__LO QUE HARÁS__: Sustituye "interlude" por "intro" en el listado, desde su inicio hasta la línea con "Write the alphaTex for this tab.", ambas incluidas, y reproduce esas líneas sin ningún otro cambio.

__INFORMACIÓN PROPORCIONADA__:
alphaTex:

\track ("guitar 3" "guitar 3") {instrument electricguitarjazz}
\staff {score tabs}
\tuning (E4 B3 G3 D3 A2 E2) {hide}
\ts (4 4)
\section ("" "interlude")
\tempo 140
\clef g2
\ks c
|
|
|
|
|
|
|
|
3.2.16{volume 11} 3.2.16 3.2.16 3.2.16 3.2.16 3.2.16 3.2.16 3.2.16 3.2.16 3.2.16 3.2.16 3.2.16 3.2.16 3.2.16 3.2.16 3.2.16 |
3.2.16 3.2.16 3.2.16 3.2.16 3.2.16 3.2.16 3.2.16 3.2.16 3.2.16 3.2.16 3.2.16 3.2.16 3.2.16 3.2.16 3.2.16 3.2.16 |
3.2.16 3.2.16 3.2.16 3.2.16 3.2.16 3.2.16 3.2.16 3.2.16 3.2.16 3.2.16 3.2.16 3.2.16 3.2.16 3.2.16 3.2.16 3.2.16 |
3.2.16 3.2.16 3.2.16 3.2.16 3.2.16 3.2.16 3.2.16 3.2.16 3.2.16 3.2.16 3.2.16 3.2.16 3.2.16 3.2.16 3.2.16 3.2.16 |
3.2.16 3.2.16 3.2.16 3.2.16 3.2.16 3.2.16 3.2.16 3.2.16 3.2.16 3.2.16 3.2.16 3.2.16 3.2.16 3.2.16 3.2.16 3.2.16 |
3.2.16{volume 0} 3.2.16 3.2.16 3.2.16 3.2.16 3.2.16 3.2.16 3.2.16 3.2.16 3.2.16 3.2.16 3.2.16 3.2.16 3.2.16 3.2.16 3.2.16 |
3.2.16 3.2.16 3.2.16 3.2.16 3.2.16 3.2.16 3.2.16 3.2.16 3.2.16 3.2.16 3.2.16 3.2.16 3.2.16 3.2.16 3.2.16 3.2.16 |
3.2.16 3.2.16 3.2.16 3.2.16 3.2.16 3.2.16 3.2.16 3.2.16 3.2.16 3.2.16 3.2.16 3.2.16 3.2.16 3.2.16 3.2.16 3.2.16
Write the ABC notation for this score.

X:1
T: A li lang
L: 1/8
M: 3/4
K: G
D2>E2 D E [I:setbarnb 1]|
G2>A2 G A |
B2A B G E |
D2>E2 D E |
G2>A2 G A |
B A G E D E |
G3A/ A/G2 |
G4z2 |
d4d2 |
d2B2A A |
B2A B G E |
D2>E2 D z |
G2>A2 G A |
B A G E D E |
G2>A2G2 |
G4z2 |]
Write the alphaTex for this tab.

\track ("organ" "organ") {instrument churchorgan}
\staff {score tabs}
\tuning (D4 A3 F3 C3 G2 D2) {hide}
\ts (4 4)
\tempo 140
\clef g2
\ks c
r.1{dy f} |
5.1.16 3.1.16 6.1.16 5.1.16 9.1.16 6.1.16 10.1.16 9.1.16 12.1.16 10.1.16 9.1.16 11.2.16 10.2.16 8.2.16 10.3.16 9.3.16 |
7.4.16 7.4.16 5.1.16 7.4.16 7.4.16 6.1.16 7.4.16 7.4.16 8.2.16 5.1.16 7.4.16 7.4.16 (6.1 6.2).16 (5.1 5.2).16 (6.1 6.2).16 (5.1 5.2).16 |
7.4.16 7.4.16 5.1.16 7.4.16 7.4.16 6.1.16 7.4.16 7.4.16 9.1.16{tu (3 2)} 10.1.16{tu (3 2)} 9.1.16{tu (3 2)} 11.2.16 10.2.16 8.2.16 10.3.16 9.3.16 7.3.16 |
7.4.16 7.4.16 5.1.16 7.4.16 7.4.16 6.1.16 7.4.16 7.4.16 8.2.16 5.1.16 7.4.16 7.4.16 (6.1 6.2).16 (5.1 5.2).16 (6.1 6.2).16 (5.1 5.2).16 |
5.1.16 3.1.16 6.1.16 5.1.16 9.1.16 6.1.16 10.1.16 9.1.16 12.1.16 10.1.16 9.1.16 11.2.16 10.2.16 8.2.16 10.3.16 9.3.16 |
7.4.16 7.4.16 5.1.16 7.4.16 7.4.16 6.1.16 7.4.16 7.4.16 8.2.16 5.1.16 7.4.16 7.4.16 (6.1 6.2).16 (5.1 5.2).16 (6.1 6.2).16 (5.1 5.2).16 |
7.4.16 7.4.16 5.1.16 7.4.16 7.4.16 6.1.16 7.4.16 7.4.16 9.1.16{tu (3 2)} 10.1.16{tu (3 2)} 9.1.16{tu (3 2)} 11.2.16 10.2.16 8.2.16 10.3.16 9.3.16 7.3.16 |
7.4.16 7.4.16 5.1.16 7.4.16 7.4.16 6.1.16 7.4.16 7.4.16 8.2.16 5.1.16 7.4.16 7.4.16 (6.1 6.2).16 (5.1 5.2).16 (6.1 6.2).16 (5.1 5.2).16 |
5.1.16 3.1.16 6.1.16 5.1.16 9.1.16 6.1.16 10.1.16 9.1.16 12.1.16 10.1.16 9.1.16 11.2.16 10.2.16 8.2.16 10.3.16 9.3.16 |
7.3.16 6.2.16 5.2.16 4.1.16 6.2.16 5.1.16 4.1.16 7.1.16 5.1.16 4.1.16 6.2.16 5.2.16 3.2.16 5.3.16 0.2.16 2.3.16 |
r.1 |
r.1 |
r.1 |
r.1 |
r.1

__RESPUESTA__:
alphaTex:

\track ("guitar 3" "guitar 3") {instrument electricguitarjazz}
\staff {score tabs}
\tuning (E4 B3 G3 D3 A2 E2) {hide}
\ts (4 4)
\section ("" "intro")
\tempo 140
\clef g2
\ks c
|
|
|
|
|
|
|
|
3.2.16{volume 11} 3.2.16 3.2.16 3.2.16 3.2.16 3.2.16 3.2.16 3.2.16 3.2.16 3.2.16 3.2.16 3.2.16 3.2.16 3.2.16 3.2.16 3.2.16 |
3.2.16 3.2.16 3.2.16 3.2.16 3.2.16 3.2.16 3.2.16 3.2.16 3.2.16 3.2.16 3.2.16 3.2.16 3.2.16 3.2.16 3.2.16 3.2.16 |
3.2.16 3.2.16 3.2.16 3.2.16 3.2.16 3.2.16 3.2.16 3.2.16 3.2.16 3.2.16 3.2.16 3.2.16 3.2.16 3.2.16 3.2.16 3.2.16 |
3.2.16 3.2.16 3.2.16 3.2.16 3.2.16 3.2.16 3.2.16 3.2.16 3.2.16 3.2.16 3.2.16 3.2.16 3.2.16 3.2.16 3.2.16 3.2.16 |
3.2.16 3.2.16 3.2.16 3.2.16 3.2.16 3.2.16 3.2.16 3.2.16 3.2.16 3.2.16 3.2.16 3.2.16 3.2.16 3.2.16 3.2.16 3.2.16 |
3.2.16{volume 0} 3.2.16 3.2.16 3.2.16 3.2.16 3.2.16 3.2.16 3.2.16 3.2.16 3.2.16 3.2.16 3.2.16 3.2.16 3.2.16 3.2.16 3.2.16 |
3.2.16 3.2.16 3.2.16 3.2.16 3.2.16 3.2.16 3.2.16 3.2.16 3.2.16 3.2.16 3.2.16 3.2.16 3.2.16 3.2.16 3.2.16 3.2.16 |
3.2.16 3.2.16 3.2.16 3.2.16 3.2.16 3.2.16 3.2.16 3.2.16 3.2.16 3.2.16 3.2.16 3.2.16 3.2.16 3.2.16 3.2.16 3.2.16
Write the ABC notation for this score.

X:1
T: A li lang
L: 1/8
M: 3/4
K: G
D2>E2 D E [I:setbarnb 1]|
G2>A2 G A |
B2A B G E |
D2>E2 D E |
G2>A2 G A |
B A G E D E |
G3A/ A/G2 |
G4z2 |
d4d2 |
d2B2A A |
B2A B G E |
D2>E2 D z |
G2>A2 G A |
B A G E D E |
G2>A2G2 |
G4z2 |]
Write the alphaTex for this tab.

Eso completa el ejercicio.